<<< Date Index >>>     <<< Thread Index >>>

full-text-indexing email



I'm once again full-text-indexing all my email, and it's working
great. This has only limited relation to mutt; I use mutt, but most
any MUA could be plugged in place of it. In the rest of this message
I'll describe what I'm doing and how.

Last time I did full-text indexing, I used glimpse; but
that codebase has gone down a road I didn't want to follow
(restricted-use commercial code).

For a long time I did without. Recently I took another look over the
available full-text indexers; Freshmeat gave me: Lupy, glimpse,
harvest, holmes, namazu, swish, swish++, and yase. The first one I
looked at closely was swish++, and I stopped there. Perhaps some of
the others would have worked better; I didn't check.

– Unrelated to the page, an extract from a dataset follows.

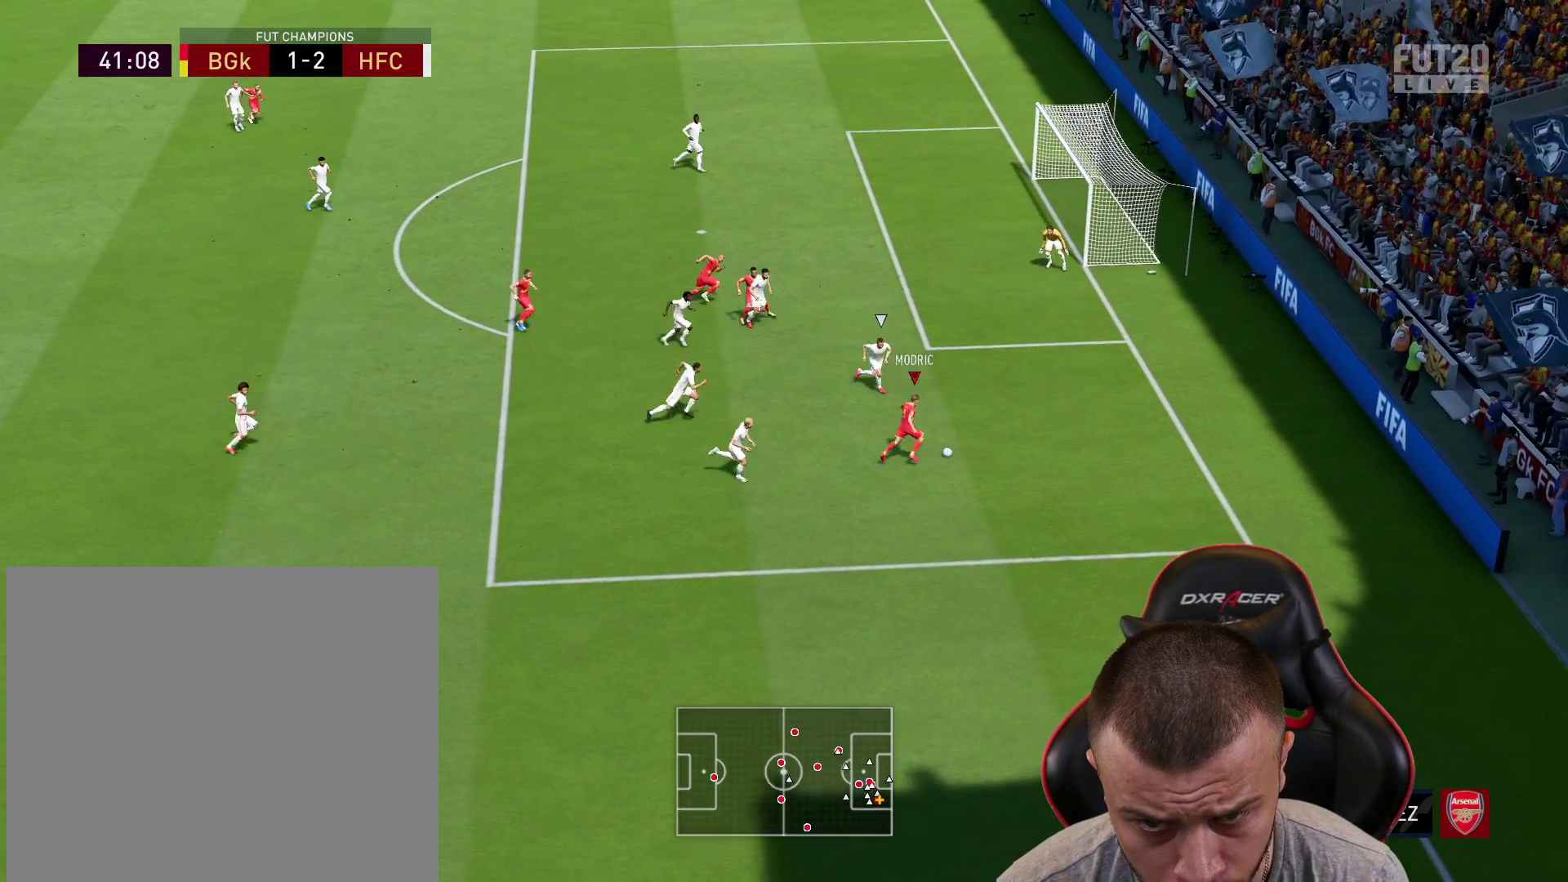
{"buttons": ["CROSS"], "left_stick": "up-left", "right_stick": "center", "events": [[451, "CROSS", "down"]]}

Given swish++, the whole job was almost perfectly trivial. I find
that on my platform, the memory scaling of index is somewhat
different from the author's; on Red Hat 8 I found -W100000 climbed
to 76MB before finishing my email archives, where the author was
seeing 64MB per 250Kwords. Aside from that everything is slick.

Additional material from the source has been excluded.